"Waar denken jullie aan als je aan een kasteel denkt?". Deze vraag stelde ik aan mijn reisgenoten. Het leverde de volgende lijst met kenmerken op: slotgracht, wachttorens, poort, binnenplaats, rijkdom en vergane glorie. Laat Wales nu reclame maken dat het meer dan 600 kastelen beschikbaar heeft dus moet er wel één bij zijn die past in deze lijst. Op basis van een plaatje in een folder en de afstand kiezen we voor Castle Caerphilly in het gelijknamige stadje.
Over het stadje Caerphilly kan ik kort zijn: de reis niet waard ook al is Tommy Cooper er geboren.
Maar het kasteel wat midden in de stad ligt is de reis zeer zeker wel waard. Het kasteel heeft alle kenmerken waaraan, volgens de familie Rommens, een goed kasteel moet voldoen.
Allereerst de slotgracht: dit kasteel heeft er zelf (een soort van) twee. Om het gehele kasteel staat water, op de meeste plaatsen veel breder dan een standaard slotgracht. Aan de zijde van de hoofdingang staat over de gehele lengte nog een lange brede muur. En tussen deze muur en de stad loopt ook nog water. Door al dit water is het gehele kasteelcomplex 12 ha groot. Hierdoor is het meteen het grootste kasteel van Wales.

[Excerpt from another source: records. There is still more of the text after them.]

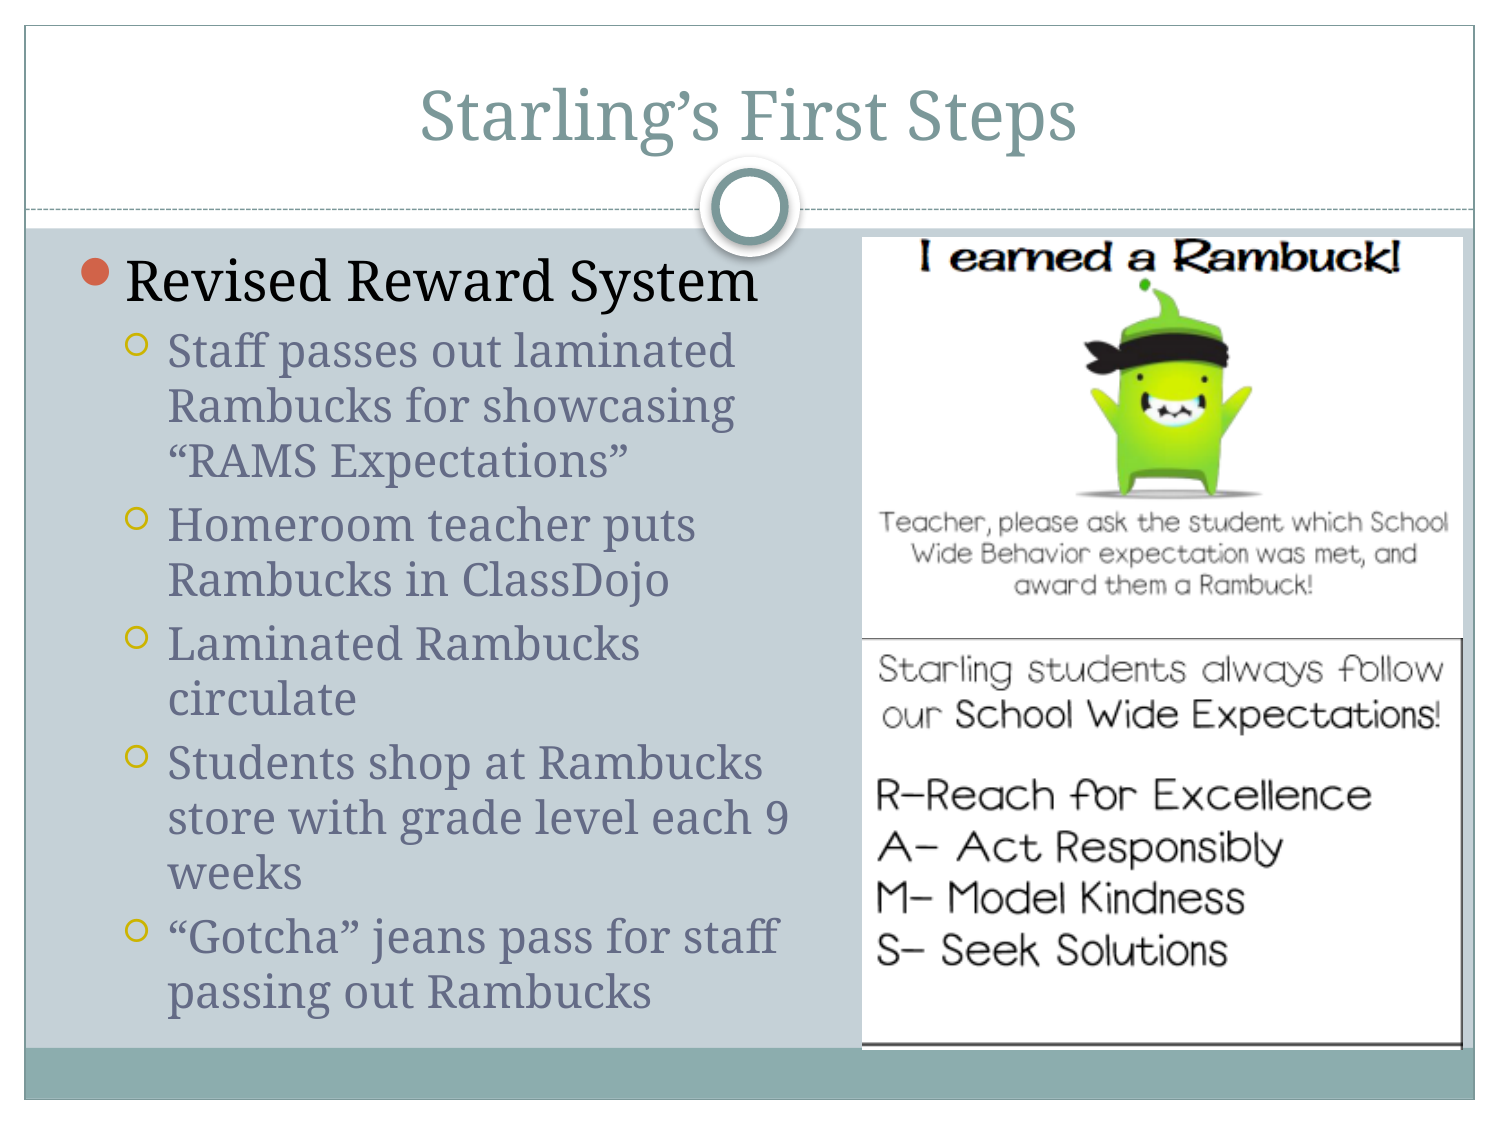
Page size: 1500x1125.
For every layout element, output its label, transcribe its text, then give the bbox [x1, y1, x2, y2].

list Revised Reward System Staff passes out laminated Rambucks for showcasing “RAMS Expectations” Homeroom teacher puts Rambucks in ClassDojo Laminated Rambucks circulate Students shop at Rambucks store with grade level each 9 weeks “Gotcha” jeans pass for staff passing out Rambucks [62, 237, 825, 1043]
title Starling’s First Steps [49, 37, 1450, 162]
picture [862, 237, 1463, 1050]
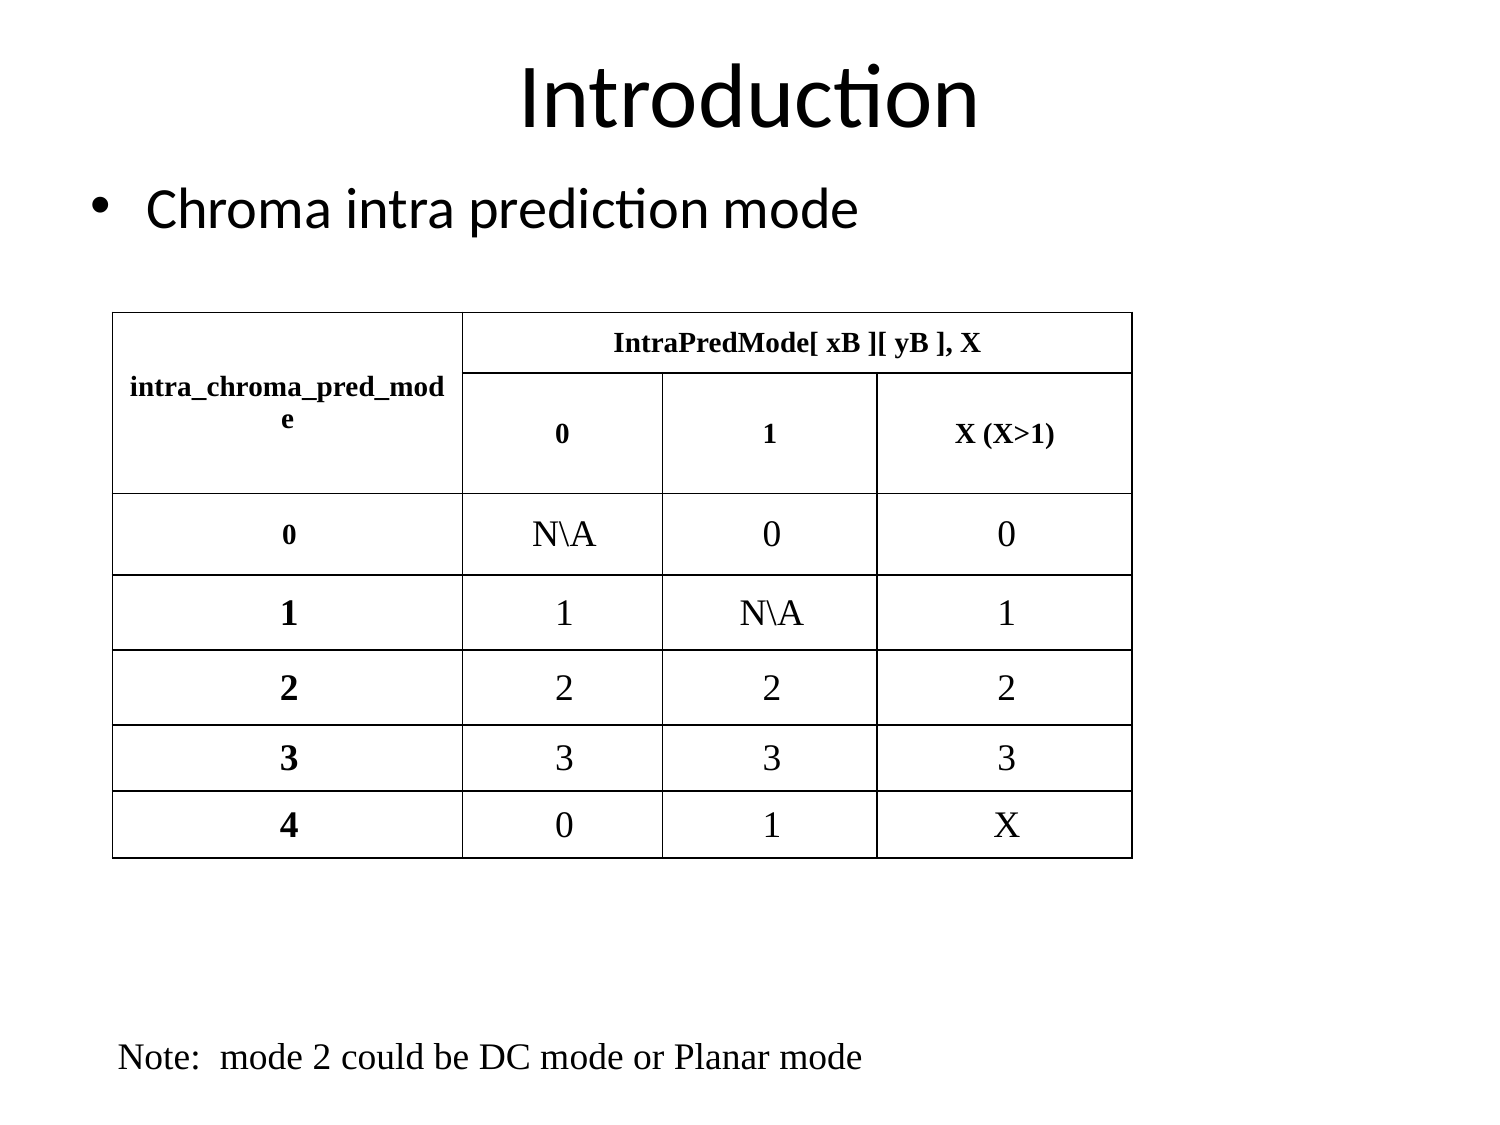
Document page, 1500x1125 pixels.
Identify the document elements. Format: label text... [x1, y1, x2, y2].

table_cell 2 [113, 651, 462, 724]
table_header IntraPredMode[ xB ][ yB ], X [463, 313, 1131, 372]
table_cell 1 [663, 792, 876, 857]
table_cell 1 [663, 374, 876, 493]
table_cell 3 [878, 726, 1131, 790]
title Introduction [75, 24, 1425, 158]
table_cell N\A [463, 494, 662, 574]
table_cell 0 [463, 792, 662, 857]
table_cell N\A [663, 576, 876, 649]
table_cell 1 [463, 576, 662, 649]
table_cell X [878, 792, 1131, 857]
table_cell 1 [878, 576, 1131, 649]
table_cell 0 [663, 494, 876, 574]
table_cell 0 [878, 494, 1131, 574]
table_cell 3 [463, 726, 662, 790]
table_cell 2 [463, 651, 662, 724]
table_cell X (X>1) [878, 374, 1131, 493]
table_cell 3 [663, 726, 876, 790]
list Chroma intra prediction mode [75, 162, 1425, 1005]
table_cell 2 [878, 651, 1131, 724]
text_box Note: mode 2 could be DC mode or Planar mode [102, 1024, 879, 1085]
table_header intra_chroma_pred_mode [113, 313, 462, 493]
table_cell 0 [113, 494, 462, 574]
table_cell 0 [463, 374, 662, 493]
table_cell 1 [113, 576, 462, 649]
table_cell 2 [663, 651, 876, 724]
table_cell 4 [113, 792, 462, 857]
table_cell 3 [113, 726, 462, 790]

Wachttorens: vier stuks waarbij één toren Pisa-neigingen heeft. Het omvallen wordt dapper door stoere mannen voorkomen.
Binnenplaats: met een beetje verbeelding hoor je de paarden hinniken, de harnassen rammelen en de minstreel een soort van muziek maken.
Rijkdom: dit gaat samen met de vergane glorie, met andere woorden er is, op één grote eetzaal na, niet veel meer van terug te vinden. Maar met de nodige fantasie hebben we wel het idee dat hier geen arme sloeber gewoond heeft.
We geloven niet in: "You see one, you see them all", dus mogelijk pakken we ergens anders in de beurt nog wel een kasteeltje mee.